Corporate treasury is at a critical juncture of its evolution. The pace of change in business means the status quo isn’t good enough anymore. Treasury must evolve and reinvent itself to remain relevant and fulfil its strategic mandate. These were the key messages at last week’s EuroFinance Conference in Copenhagen.
Change is never easy, and it’s especially challenging for treasury right now. Many teams only have the time and resources to keep their heads above water, let alone plan strategically for the future. Yet the steps treasury teams take in the coming year or two will define its position next decade. It’ll either be at the top table or not. There is no in-between.
So what should treasury focus on in the next 12 months to adapt and provide greater value to the enterprise?
Solutions are out; platforms are in
Technology adoption is key to the success of treasury. But not all technology is created equal. For too long, ineffective solutions have prevented teams doing their best work, trapping them in inefficient process flows and limiting opportunities to add real value.
Treasury teams must look beyond these solutions and towards networked platforms if they’re to achieve their goals. Doing so will allow treasury to better connect with key stakeholders and their systems. That’ll promote the free flow of data, creating more opportunity to reinvent processes and drive straight-through processing. And with digitized flows treasury can use AI-enabled tools to analyze its data and make more strategic decisions.
Platforms also give treasury flexibility and adaptability to meet the changing needs of the enterprise. Treasurers can use platforms that provide open APIs to connect with best-in-class tools from an ecosystem of providers and partners at the click of a button. Just think about how the iPhone gives access to an infinite number of apps, allowing us to do whatever we need at home. Platforms will provide treasury with the same level of professional power.
It was encouraging to hear much more talk of networks and platforms at EuroFinance. My concern, however, is that far too much of the conversation remains centered on efficiency and cost savings. These should be the baseline expectation of any platform. Treasury must think bigger to achieve its goals. It should look to use networked platforms as the launchpad into a period of continuous improvement and evolution.
Working Capital 2.0
It’s no secret that the world is becoming more complex. Because of this macroeconomic uncertainty is a top area of concern for business. And while the increasing complexity poses several challenges for treasurers, it also creates an opportunity for them to exercise their strategic muscle.
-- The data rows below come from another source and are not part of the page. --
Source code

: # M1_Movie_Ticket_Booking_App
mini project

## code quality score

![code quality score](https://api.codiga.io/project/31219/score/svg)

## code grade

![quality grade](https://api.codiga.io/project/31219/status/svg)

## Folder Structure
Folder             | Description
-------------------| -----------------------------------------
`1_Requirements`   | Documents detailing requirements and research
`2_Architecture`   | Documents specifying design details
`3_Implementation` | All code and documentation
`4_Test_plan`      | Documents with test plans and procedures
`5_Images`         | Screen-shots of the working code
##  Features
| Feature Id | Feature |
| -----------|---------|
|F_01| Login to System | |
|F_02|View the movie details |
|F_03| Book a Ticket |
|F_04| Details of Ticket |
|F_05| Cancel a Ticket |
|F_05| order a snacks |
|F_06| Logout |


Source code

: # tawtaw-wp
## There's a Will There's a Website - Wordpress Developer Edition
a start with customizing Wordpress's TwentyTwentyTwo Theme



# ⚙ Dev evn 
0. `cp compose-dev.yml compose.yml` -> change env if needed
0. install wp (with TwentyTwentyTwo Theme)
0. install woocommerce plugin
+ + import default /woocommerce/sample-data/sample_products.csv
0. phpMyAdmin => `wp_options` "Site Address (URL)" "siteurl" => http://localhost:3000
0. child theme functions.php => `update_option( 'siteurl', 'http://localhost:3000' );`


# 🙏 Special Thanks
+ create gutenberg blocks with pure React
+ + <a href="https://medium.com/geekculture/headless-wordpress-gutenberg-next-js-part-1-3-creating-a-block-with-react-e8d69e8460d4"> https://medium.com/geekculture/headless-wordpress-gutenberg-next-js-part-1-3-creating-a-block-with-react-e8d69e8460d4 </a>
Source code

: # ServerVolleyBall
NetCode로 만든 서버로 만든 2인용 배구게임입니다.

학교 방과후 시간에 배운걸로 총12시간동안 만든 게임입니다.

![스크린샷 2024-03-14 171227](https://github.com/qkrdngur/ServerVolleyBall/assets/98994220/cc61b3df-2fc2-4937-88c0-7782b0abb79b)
Treasury’s renewed focus on working capital is just one area where this is apparent. According to a recent study by PwC, 64% of treasury teams are taking a much deeper look at their company’s working capital position. They’re looking to use various techniques, technologies and working capital solutions on both the accounts payable and accounts receivable side of the business to unlock trapped capital in the organization.
At EuroFinance several treasurers spoke of success in this area. However, there is still plenty of room for improvement. Treasurers claimed that banks were still not providing financing deep enough into the supply chain and that onboarding suppliers was an arduous task. Selling the benefits of working capital solutions to stakeholders in accounts receivable, accounts payable and procurement were also highlighted as a barrier to success.
Fintechs focused on this area are helping treasury solve these challenges. Panellists cited how using their user-friendly tools allowed them to onboard more suppliers onto their supplier finance program. While data was cited as an enabler of transparency that would reduce risk and make financiers more comfortable funding deeper into the supply chain.
Treasurers keen on impacting the future of their company should pay close attention to developments in this space. If they can unlock trapped value in the supply chain it can give the company a strategic advantage going forward.
People power will drive change in treasury
Despite all the talk of technology, it’s clear that treasury is, and will remain, a people business. Treasurers alluded to this in multiple sessions. And their focus is primarily on three key areas: upskilling, hiring differently, and building an innovative culture.
Treasurers understand that their roles are changing. And, as a result, they’re finding themselves working on more and more unfamiliar tasks. And according to the panellists, the pace of this change will only continue. To meet this challenge, several treasurers spoke of looking to gain new skills. These varied from data science, project management, and strategic thinking.
Interestingly, some treasurers also spoke about changes to their hiring practices. Some leading teams are breaking from the status quo by hiring people with ‘non-traditional’ skill sets from technology fields. This is something we’ve seen in the banks for some years, and it’s interesting to see this gain more popularity in the corporate world. And I suspect it is a trend that will continue as treasuries adopt more technology and the role shifts from transactional to strategic.
Linked to both trends is a wider transformation of treasury culture. Some at the conference spoke at length about looking to build an inquisitive and innovative culture within their departments. They want their teams to solve problems and not accept the status quo. This can only be a good thing—assuming innovation doesn’t come at the expense of risk management—and should promote a quicker pace of transformation in treasury.
Getting ready for the future
While these are challenging times for treasury, the future is exciting and the opportunities endless. Treasury is transforming. And with focus and direction, there’s a clear path for treasurers to follow to reach their goals. When they do they’ll be more relevant and add more value than ever before in their enterprise.